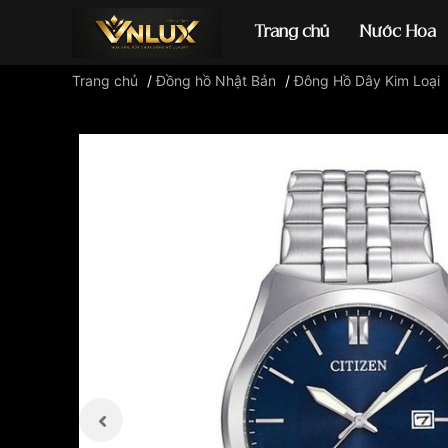
Trang chủ
Nước Hoa
Trang chủ
/
Đồng hồ Nhật Bản
/
Đông Hồ Dây Kim Loại
Đồng hồ casio
đ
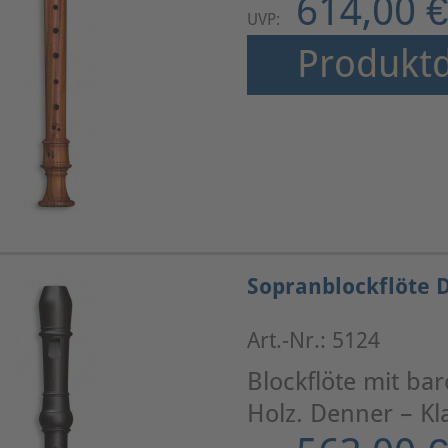
614,00 €
UVP:
Produktd
Sopranblockflöte 
Art.-Nr.: 5124
Blockflöte mit bar
Holz. Denner – K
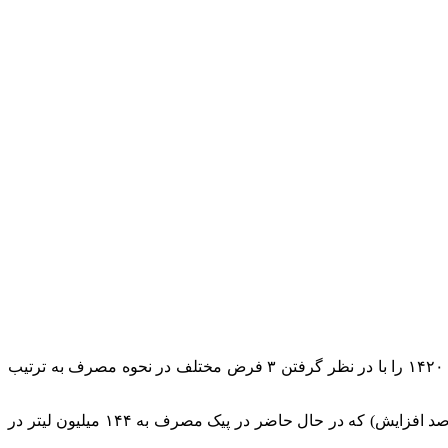
مصطفی سعیدی| وزارت نفت در گزارشی با عنوان “سند تامين انرژي بخش حمل و نقل كشور تا افق ۱۴۲۰” میزان مصرف بنزین در سال ۱۴۲۰ را با در نظر گرفتن ۳ فرض مختلف در نحوه مصرف به ترتیب
بعد از گذر از بحران کرونا، روند مصرف بنزین به طور متوسط از ۱۰۰ میلیون لیتر در روز به ۱۲۵ میلیون لیتر در روز افزایش یافت (۲۵ درصد افزایش) که در حال حاضر در پیک مصرف به ۱۴۴ میلیون لیتر در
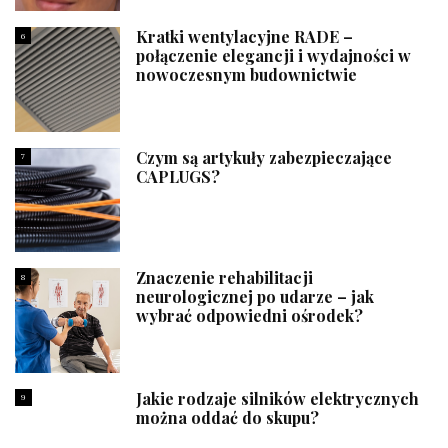
Kratki wentylacyjne RADE –
6
połączenie elegancji i wydajności w
nowoczesnym budownictwie
Czym są artykuły zabezpieczające
7
CAPLUGS?
Znaczenie rehabilitacji
8
neurologicznej po udarze – jak
wybrać odpowiedni ośrodek?
Jakie rodzaje silników elektrycznych
9
można oddać do skupu?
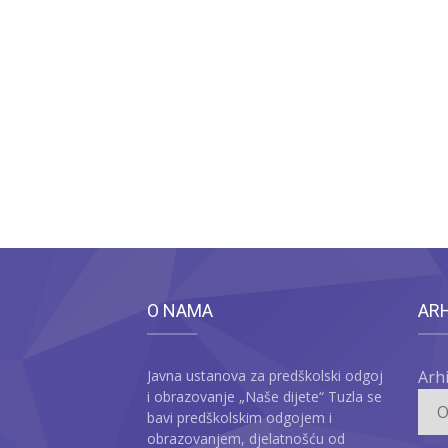
O NAMA
AR
Javna ustanova za predškolski odgoj
Arh
i obrazovanje „Naše dijete“ Tuzla se
bavi predškolskim odgojem i
obrazovanjem, djelatnošću od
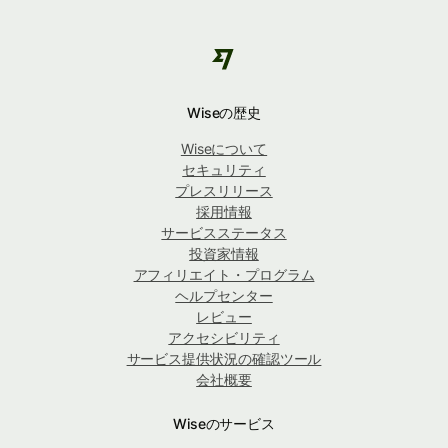
Wiseの歴史
Wiseについて
セキュリティ
プレスリリース
採用情報
サービスステータス
投資家情報
アフィリエイト・プログラム
ヘルプセンター
レビュー
アクセシビリティ
サービス提供状況の確認ツール
会社概要
Wiseのサービス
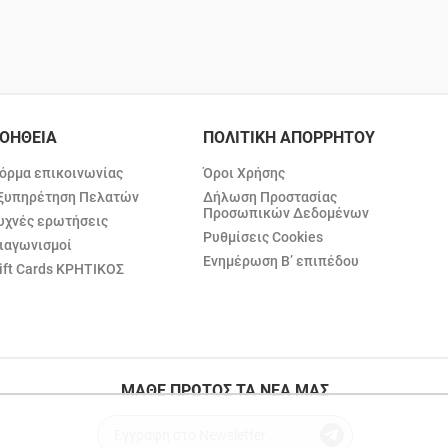
ΟΗΘΕΙΑ
ΠΟΛΙΤΙΚΗ ΑΠΟΡΡΗΤΟΥ
όρμα επικοινωνίας
Όροι Χρήσης
ξυπηρέτηση Πελατών
Δήλωση Προστασίας
Προσωπικών Δεδομένων
υχνές ερωτήσεις
Ρυθμίσεις Cookies
ιαγωνισμοί
Ενημέρωση Β’ επιπέδου
ift Cards ΚΡΗΤΙΚΟΣ
ΜΑΘΕ ΠΡΩΤΟΣ ΤΑ ΝΕΑ ΜΑΣ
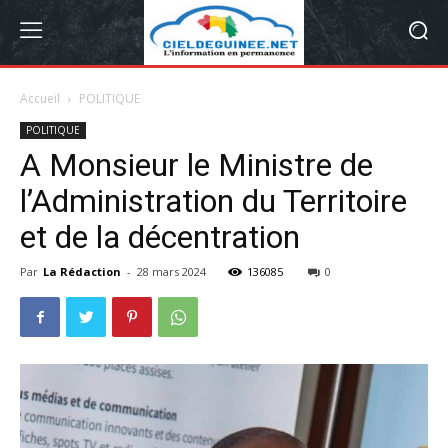
Accueil
POLITIQUE
POLITIQUE
A Monsieur le Ministre de
l’Administration du Territoire
et de la décentration
Par
La Rédaction
-
28 mars 2024
136085
0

- **What to work on**
Output every record above word for word, omitting any pictures they contain.

- **Written reply**
Trang chủ
Nước Hoa
Trang chủ
/
Đồng hồ Nhật Bản
/
Đông Hồ Dây Kim Loại
Đồng hồ casio
đ
614,00 €
UVP:
Produktd
Sopranblockflöte 
Art.-Nr.: 5124
Blockflöte mit bar
Holz. Denner – K
مصطفی سعیدی| وزارت نفت در گزارشی با عنوان “سند تامين انرژي بخش حمل و نقل كشور تا افق ۱۴۲۰” میزان مصرف بنزین در سال ۱۴۲۰ را با در نظر گرفتن ۳ فرض مختلف در نحوه مصرف به ترتیب
بعد از گذر از بحران کرونا، روند مصرف بنزین به طور متوسط از ۱۰۰ میلیون لیتر در روز به ۱۲۵ میلیون لیتر در روز افزایش یافت (۲۵ درصد افزایش) که در حال حاضر در پیک مصرف به ۱۴۴ میلیون لیتر در
Kratki wentylacyjne RADE –
6
połączenie elegancji i wydajności w
nowoczesnym budownictwie
Czym są artykuły zabezpieczające
7
CAPLUGS?
Znaczenie rehabilitacji
8
neurologicznej po udarze – jak
wybrać odpowiedni ośrodek?
Jakie rodzaje silników elektrycznych
9
można oddać do skupu?
O NAMA
AR
Javna ustanova za predškolski odgoj
Arh
i obrazovanje „Naše dijete“ Tuzla se
bavi predškolskim odgojem i
obrazovanjem, djelatnošću od
Wiseの歴史
Wiseについて
セキュリティ
プレスリリース
採用情報
サービスステータス
投資家情報
アフィリエイト・プログラム
ヘルプセンター
レビュー
アクセシビリティ
サービス提供状況の確認ツール
会社概要
Wiseのサービス
ΟΗΘΕΙΑ
ΠΟΛΙΤΙΚΗ ΑΠΟΡΡΗΤΟΥ
όρμα επικοινωνίας
Όροι Χρήσης
ξυπηρέτηση Πελατών
Δήλωση Προστασίας
Προσωπικών Δεδομένων
υχνές ερωτήσεις
Ρυθμίσεις Cookies
ιαγωνισμοί
Ενημέρωση Β’ επιπέδου
ift Cards ΚΡΗΤΙΚΟΣ
ΜΑΘΕ ΠΡΩΤΟΣ ΤΑ ΝΕΑ ΜΑΣ
Accueil
POLITIQUE
POLITIQUE
A Monsieur le Ministre de
l’Administration du Territoire
et de la décentration
Par
La Rédaction
-
28 mars 2024
136085
0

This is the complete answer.